Washington, DC – Two plaintiffs represented by AARP Foundation Litigation have won a major victory in a case against the Department of Housing and Urban Development (HUD) that involved potential foreclosure and eviction on reverse mortgage loans.
The U.S. District Court for the District of Columbia has ruled that HUD violated federal law by failing to protect the plaintiffs – surviving spouses of holders of reverse mortgages – from foreclosure as a result of the death of the spouse named on the mortgage note. The Court remanded the case to HUD to determine the appropriate remedy for the problem.
“The decision marks a turning point for surviving spouses such as our clients and ensures that they will receive the protections guaranteed by the law: that they will be able to remain in their homes, despite the loss of their husband or wife,” said Jean Constantine-Davis, senior attorney with AARP Foundation Litigation.
A reverse mortgage is a loan that allows older homeowners to convert a portion of the equity in their homes into cash. It is the “reverse” of a traditional mortgage, in which the borrower repays the borrowed sum on a monthly basis. Reverse mortgage borrowers receive money in exchange for their home equity.
Reverse mortgage borrowers are not required to make monthly or other periodic payments to repay the loan. Instead, the loan balance increases over time, and the loan does not become due and payable until one of several specific events occur. In this case, the loans became due because the borrowing spouse died.

▶ [DATA SUPPLIED]
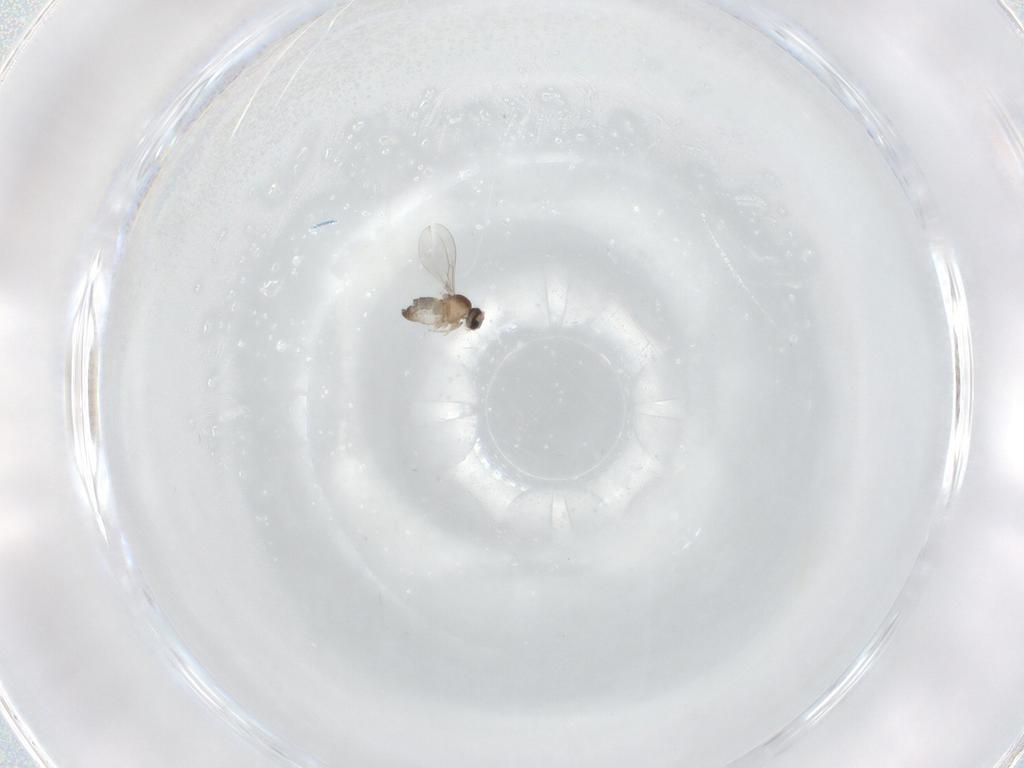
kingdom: Animalia
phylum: Arthropoda
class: Insecta
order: Diptera
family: Cecidomyiidae
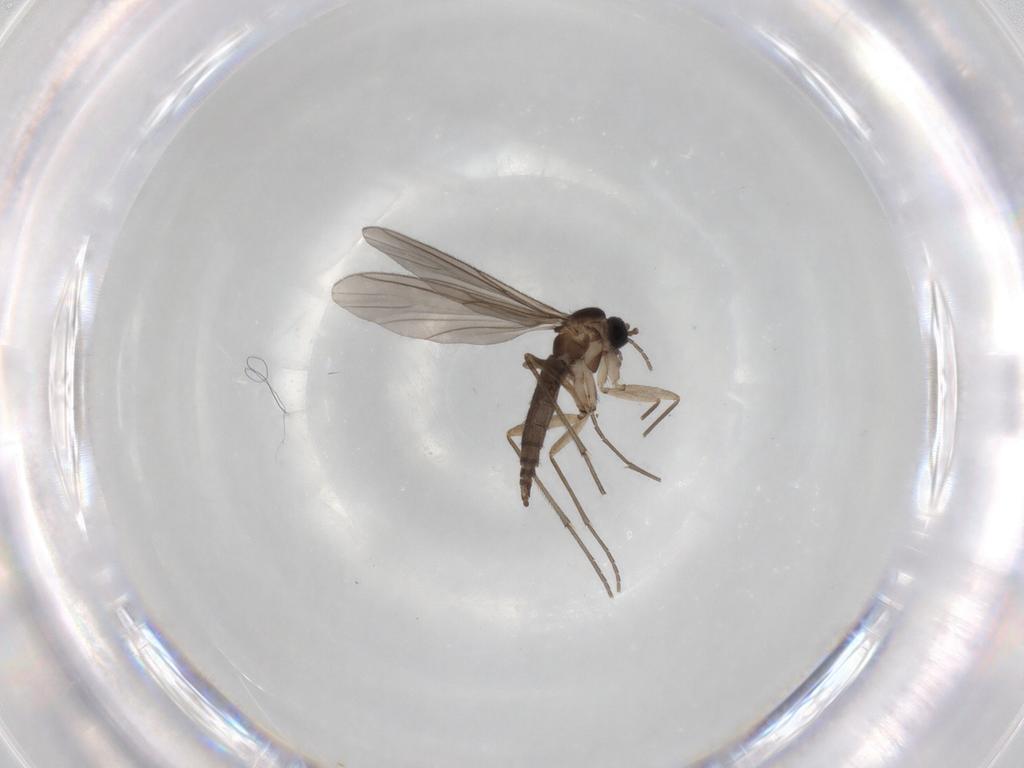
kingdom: Animalia
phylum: Arthropoda
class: Insecta
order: Diptera
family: Sciaridae
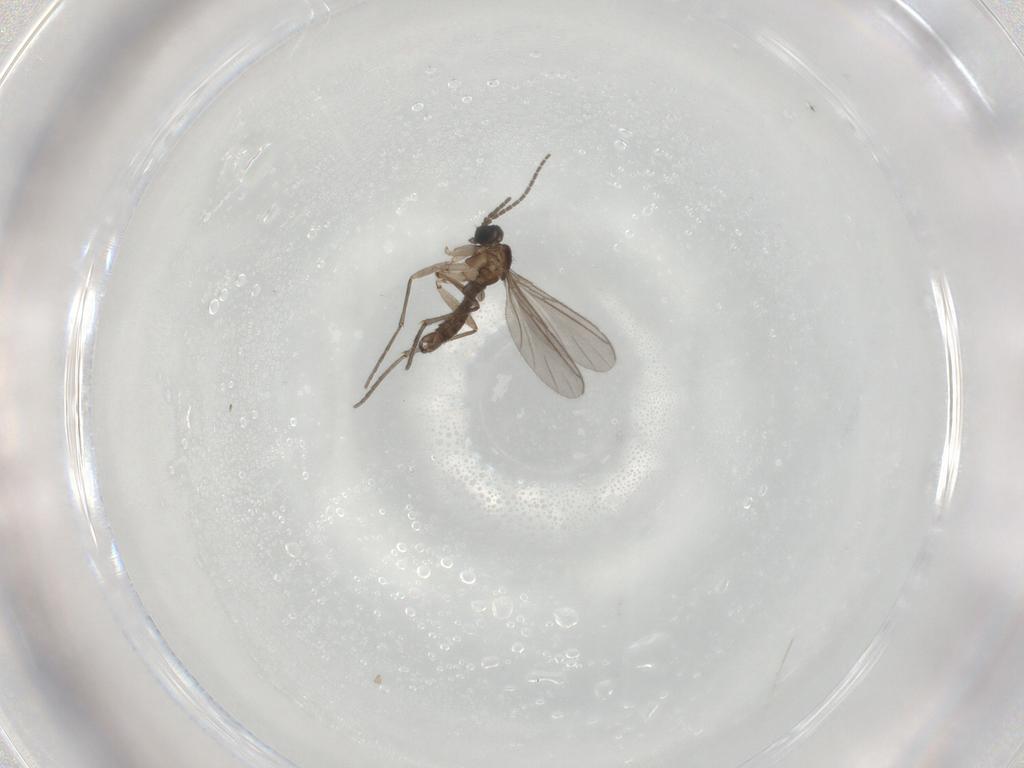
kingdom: Animalia
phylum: Arthropoda
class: Insecta
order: Diptera
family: Sciaridae
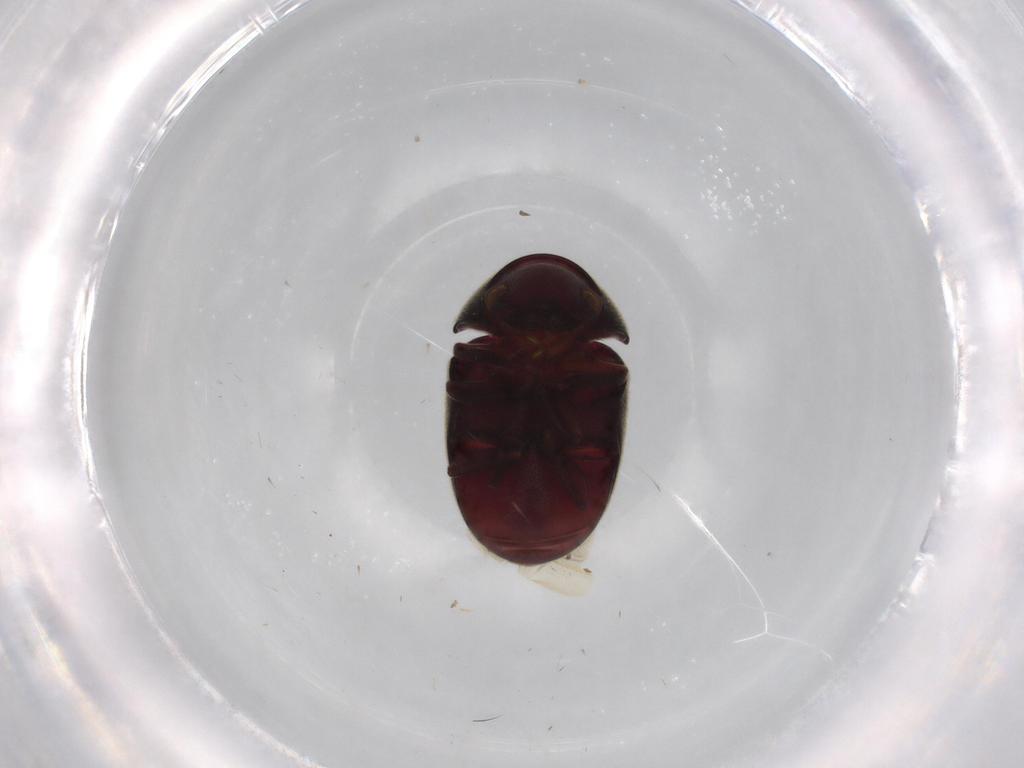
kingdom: Animalia
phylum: Arthropoda
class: Insecta
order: Coleoptera
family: Ptinidae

▶ [TASKS]
(1) Translate this sentence from the reverse mortgage article into Spanish: "A reverse mortgage is a loan that allows older homeowners to convert a portion of the equity in their homes into cash."
(2) Reproduce the part of the reverse mortgage article that opens with the words containing "Washington, DC –" and closes with "reverse mortgage loans.".
(3) Write the next part of the reverse mortgage article, starting after its final sentence.

▶ [RESPONSES]
(1) Una hipoteca inversa es un préstamo que permite a los propietarios de vivienda de mayor edad convertir una parte del capital acumulado en sus viviendas en dinero en efectivo.

(2)
Washington, DC – Two plaintiffs represented by AARP Foundation Litigation have won a major victory in a case against the Department of Housing and Urban Development (HUD) that involved potential foreclosure and eviction on reverse mortgage loans.

(3)
In March, 2011, AARP Foundation Litigation and the law firm of Mehri & Skalet of Washington, DC. filed suit on behalf of plaintiffs who are surviving spouses of reverse mortgages borrowers. (The case is Robert Bennett, et al v. Shaun Donovan, Secretary, HUD.)
The case challenged the termination of the mortgages based on the death of one spouse and claimed the surviving spouses, who were not named on the mortgages, were “homeowners” entitled by the Home Equity Conversion Mortgage (HECM) statute to be protected from being displaced from their homes. The case argued that HUD violated federal law by demanding that lenders foreclose on surviving spouses unless they can pay off the loans. The court agreed.
After the plaintiffs filed for an injunction to stop the foreclosures on their homes, HUD required the lenders to delay the foreclosure and eviction of the plaintiffs until the case was resolved.
The plaintiffs are Robert Bennett of Annapolis, MD and Leila Joseph of Brooklyn, NY.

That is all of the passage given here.